People have gone all over the world to answer one particular question and that is whether or not our languages shape the way individuals think. Linguistic experts, in particular, have been paying close attention to this question since the 40s, coming up with the concept of linguistic relativity. If you were to speak French, you may start to think more fashionable than before whereas if you started speaking Swedish, you may just start feeling really good about taxation all of a sudden. You know, we joke, but basically, that is what linguistic relativity is all about.
Linguistic Relativity: Sapir-Whorf Theory
A linguistic expert named Benjamin Lee Whorf studied an African American language that was locally spoken in northeastern Arizona called Hopi. In his studies, Whorf found out that people who speak Hopi perceive the world differently than the people who natively speak English, due to the differences that are present in both languages. The very principle of linguistic relativity is also referred to as Sapir-Whorf hypothesis or Whorfianism.
Language and Thoughts
Linguistic relativity implies that language does affect the way we think. Whorf wrote an essay in the 40s, one that was greatly influenced by Einsteinian physics. In this study, Whorf simply deduced that with the help of altered physical evidence, many individual observers have a different view of the world that we all see. The only way that this can be different, and their view can become a common one, is if they all collectively speak one native language.
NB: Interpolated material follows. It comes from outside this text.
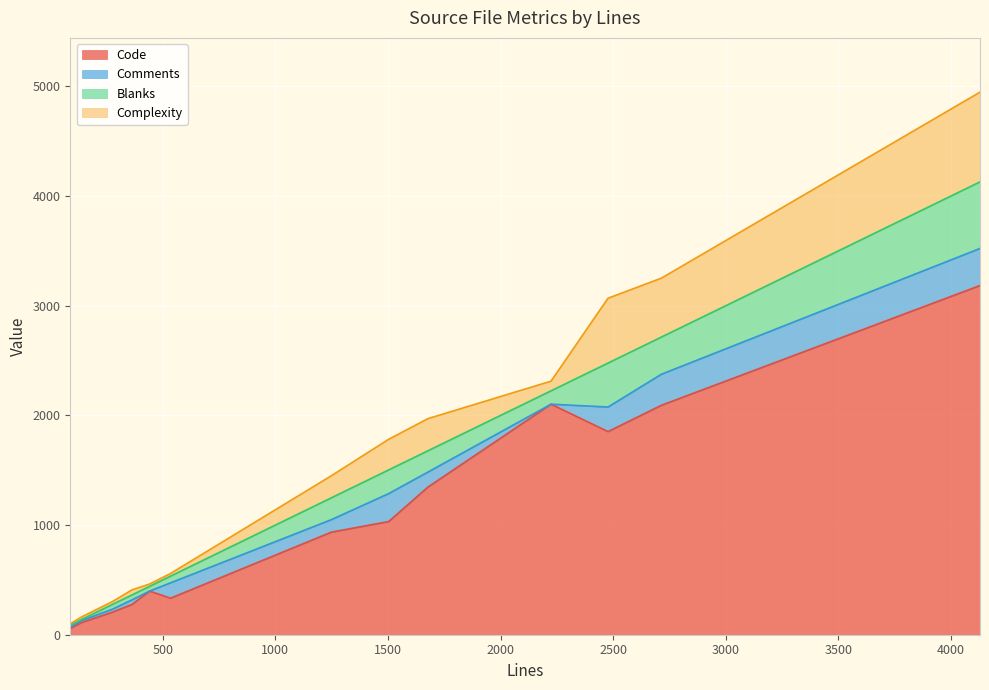

How many data points in Code are less than 935?

6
Native Languages and Their Differences
There is a language spoken in North Queensland of Australia called Guugu Timithirr that doesn’t contain words like left, right, front or back. As an alternative, native speakers of this language use words such as east, west, south, and north to describe locations. Suppose you speak this language and you are standing in front of a house. In this hypothetical, you will not use the word front. You will describe yourself as standing east of the house.
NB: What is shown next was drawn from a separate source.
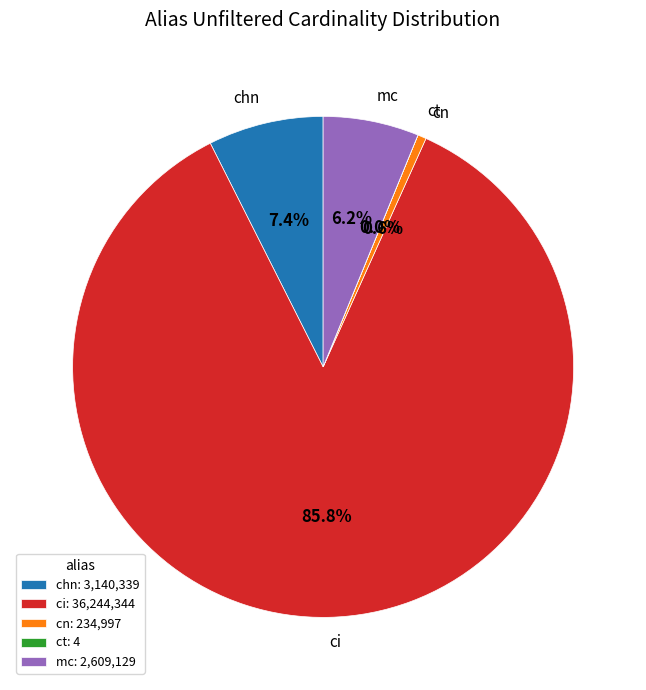

Is it true that chn is 17% of the pie?

False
This begs the question of whether it is the language that has affected our way of thinking or if it has been our culture. Perhaps it has been both. When mixed together, there are thousands of different outcomes and not all of them share the same view of the world.
This problem of language isn’t only restricted to words but rather, it goes beyond it and also holds forms of verbs responsible. Present or past verb tenses describe to us what has happened. Like whether Mary walks or Mary walked. The previously mentioned language called Hopi doesn’t work like that. Instead, the verbs in this language work more in a way that describes how the speaker obtained the knowledge. Hopi has terms that allow the speaker to narrate first-hand knowledge. English speakers may even use this in a way and say I observed as Mary walked but there is no rule in the English language that requires this.
Language is Not The Only Factor
Even though language is the dominant factor that influences thoughts, as identified by the principle of linguistic relativity, it is not the only one. While people may think in language, they also think in the form of mental images and sensations that would be too difficult to be put into words, regardless of the language. What language essentially does is that it describes a feeling in a way that can be understood by others since they can’t feel what you have felt. Suppose you are reminiscing listening to your mother play piano when you were a child. In order to explain this to someone, you will use words of a language. But say, you speak English and the person in front of you speaks Hopi, then many meanings will get lost in translation and the other person won’t fully understand the bigger picture that you are trying to convey.
Being bilingual, however, changes the entire game. Understanding one language, say English, can give you a whole new perspective on learning and speaking another language that isn’t native to you. This is how you may be able to better convey the bigger picture, which is something a unilingual may find hard to do.